Over the years, they have been supplanted by school districts in steadily growing suburban areas, especially in states like Texas and Florida. Five of the Texas districts in this year’s AS&U 100—Humble, Cypress-Fairbanks, Conroe, Katy and Frisco—have more than doubled their enrollment since 1998-99. Frisco, north of Dallas, which had 4,473 students in 1998-99, was nearly 15 times larger in2023-24, with an enrollment of 66,698.
Fewer and larger
None of Vermont’s 119 school districts is close to appearing on the AS&U 100—the entire state’s public school enrollment is less than 84,000, and it has only one district with more than 4,000 students. Declining enrollment, rising costs and funding inequities have persuaded lawmakers that the existing system is not sustainable.
So the state has created a School District Redistricting Task Force. Its marching orders are to recommend to the legislature up to three potential configurations that would reduce the number of districts from 119 to somewhere between 10 and 25, each of which would have enrollments of between 4,000 and 8,000. Lawmakers would decide in 2026 on the new districts, and they would go into operation in the 2028-29 school year.
“Having bigger districts and fewer superintendent offices is critical to getting more of the money we invest in education to be spent on our kids in their classrooms,” Vermont Gov. Phil Scott said after the task force was established. “Right now, from town to town and district to district, our system is not equitable. This reform will give us an opportunity to change that, if we stay focused on the fundamentals and follow through.”
Vermont’s push for consolidation follows a longstanding trend of creating larger school systems. NCES statistics show that the United States had 117,108 school districts in 1939-40; in 2023-24, that number had plummeted to about 13,300. But in some cases, the change occurs in the opposite direction, and a district is divided into smaller entities.

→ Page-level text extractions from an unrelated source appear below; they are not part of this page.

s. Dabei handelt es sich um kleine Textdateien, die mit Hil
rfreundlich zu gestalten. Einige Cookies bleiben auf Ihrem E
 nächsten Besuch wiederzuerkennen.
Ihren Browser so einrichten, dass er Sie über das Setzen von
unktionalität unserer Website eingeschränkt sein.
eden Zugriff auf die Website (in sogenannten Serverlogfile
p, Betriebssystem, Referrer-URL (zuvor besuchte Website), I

That what’s happening in Utah’s largest school system, the 87,000-student Alpine district. Voters decided last year that the school system had become too big and opted to divide it into three smaller systems that would be more responsive to constituents.

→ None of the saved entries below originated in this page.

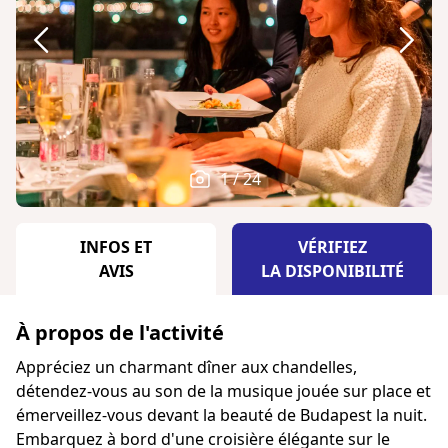
1 / 24
INFOS ET
VÉRIFIEZ
AVIS
LA DISPONIBILITÉ
À propos de l'activité
Appréciez un charmant dîner aux chandelles,
détendez-vous au son de la musique jouée sur place et
émerveillez-vous devant la beauté de Budapest la nuit.
Embarquez à bord d'une croisière élégante sur le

Carving up a larger district into smaller units has happened before in Utah. In 2007, part of the Jordan district, which at the time was the state’s largest with about 80,000 students, split away to form the Canyons district. The new district began operating in 2009 with about 33,600 students; the Jordan district’s student numbers dropped to about 48,800 that year.
[sidebar with higher ed chart]
Online has the numbers in higher education
Higher education institutions with thriving online programs continue to dominate the top of the list of U.S. colleges and universities with the largest enrollments.

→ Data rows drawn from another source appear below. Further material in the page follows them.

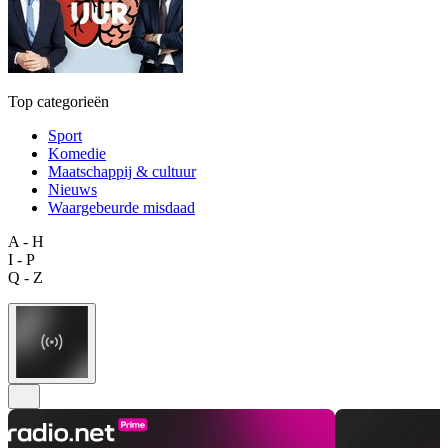
Top categorieën
Sport
Komedie
Maatschappij & cultuur
Nieuws
Waargebeurde misdaad
A - H
I - P
Q - Z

The five postsecondary schools that had the most students enrolled in fall 2023 primarily offer online programs. Western Governors University, based in Salt Lake City, Utah, tops the list with 185,015 students, an increase of more than 28,000 compared with fall 2022. Southern New Hampshire University, based in Manchester, was a close second with 184,099 students. That’s 20,000 more than its fall 2022 number.
The only year-to-year change among the 25 colleges and universities with the largest enrollments was the addition of the University of Arizona in Tucson. With 53,001 students in fall 2023, it placed 22nd on the list and replaced Rutgers University in New Brunswick, New Jersey, which was 25th on the fall 2022 list.
Overall, the National Center for Education Statistics reported overall higher education enrollment in fall 2023 was about 19.4 million, a 2.5% increase over the 18.9 million enrolled in fall 2022.